Task statement: Every line of the following records that includes "Mutsen" should be copied.

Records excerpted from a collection
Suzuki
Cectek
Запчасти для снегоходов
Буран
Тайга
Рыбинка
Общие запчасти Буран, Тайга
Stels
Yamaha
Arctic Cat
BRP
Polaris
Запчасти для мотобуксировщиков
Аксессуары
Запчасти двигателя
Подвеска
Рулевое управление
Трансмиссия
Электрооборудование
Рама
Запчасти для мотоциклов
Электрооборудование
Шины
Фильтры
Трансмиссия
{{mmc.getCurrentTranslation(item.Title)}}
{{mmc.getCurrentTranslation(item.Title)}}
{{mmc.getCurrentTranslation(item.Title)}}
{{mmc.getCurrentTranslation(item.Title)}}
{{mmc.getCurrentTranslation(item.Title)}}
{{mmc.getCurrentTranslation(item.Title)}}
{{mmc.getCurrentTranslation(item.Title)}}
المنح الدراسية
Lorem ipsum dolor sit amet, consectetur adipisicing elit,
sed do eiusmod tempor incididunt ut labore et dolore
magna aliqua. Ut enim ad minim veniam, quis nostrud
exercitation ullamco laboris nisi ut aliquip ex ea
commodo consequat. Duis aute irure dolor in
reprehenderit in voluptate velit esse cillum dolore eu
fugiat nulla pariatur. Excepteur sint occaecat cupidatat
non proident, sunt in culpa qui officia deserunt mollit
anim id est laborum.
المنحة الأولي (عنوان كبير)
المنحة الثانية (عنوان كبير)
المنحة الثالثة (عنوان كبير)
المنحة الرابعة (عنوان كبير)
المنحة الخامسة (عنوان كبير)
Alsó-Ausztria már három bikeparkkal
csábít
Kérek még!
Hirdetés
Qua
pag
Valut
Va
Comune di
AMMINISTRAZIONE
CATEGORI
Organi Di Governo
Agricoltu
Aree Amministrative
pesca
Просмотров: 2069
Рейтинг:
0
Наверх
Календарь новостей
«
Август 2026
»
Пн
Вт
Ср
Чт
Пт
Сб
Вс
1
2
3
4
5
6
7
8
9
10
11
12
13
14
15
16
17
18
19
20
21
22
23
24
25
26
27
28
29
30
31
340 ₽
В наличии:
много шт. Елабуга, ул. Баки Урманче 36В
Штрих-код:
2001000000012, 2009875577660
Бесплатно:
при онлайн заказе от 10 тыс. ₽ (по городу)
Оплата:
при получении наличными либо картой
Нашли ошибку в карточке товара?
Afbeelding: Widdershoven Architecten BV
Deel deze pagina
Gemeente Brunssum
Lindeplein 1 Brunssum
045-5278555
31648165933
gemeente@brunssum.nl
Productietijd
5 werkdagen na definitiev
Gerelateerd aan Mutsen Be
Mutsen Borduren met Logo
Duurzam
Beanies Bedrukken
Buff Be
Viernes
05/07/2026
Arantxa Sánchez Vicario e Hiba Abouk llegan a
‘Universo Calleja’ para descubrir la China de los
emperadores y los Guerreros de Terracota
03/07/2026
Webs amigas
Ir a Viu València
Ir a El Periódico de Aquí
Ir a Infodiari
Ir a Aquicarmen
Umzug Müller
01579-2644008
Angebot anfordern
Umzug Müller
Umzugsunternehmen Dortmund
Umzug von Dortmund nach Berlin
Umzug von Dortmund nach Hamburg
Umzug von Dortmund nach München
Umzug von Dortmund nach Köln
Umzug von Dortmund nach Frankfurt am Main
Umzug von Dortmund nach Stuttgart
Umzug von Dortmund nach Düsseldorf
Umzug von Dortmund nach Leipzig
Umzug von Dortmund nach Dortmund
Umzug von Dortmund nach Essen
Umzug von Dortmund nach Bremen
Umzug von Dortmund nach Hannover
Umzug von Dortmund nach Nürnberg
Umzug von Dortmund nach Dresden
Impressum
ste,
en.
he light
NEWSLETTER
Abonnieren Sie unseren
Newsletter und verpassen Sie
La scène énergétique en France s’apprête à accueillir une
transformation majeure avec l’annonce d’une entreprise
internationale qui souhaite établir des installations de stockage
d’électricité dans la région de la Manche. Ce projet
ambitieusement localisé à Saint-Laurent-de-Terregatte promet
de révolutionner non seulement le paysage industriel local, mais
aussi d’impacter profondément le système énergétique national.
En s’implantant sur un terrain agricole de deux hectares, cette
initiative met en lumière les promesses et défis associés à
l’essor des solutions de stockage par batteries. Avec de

Task solution:
Gerelateerd aan Mutsen Be
Mutsen Borduren met Logo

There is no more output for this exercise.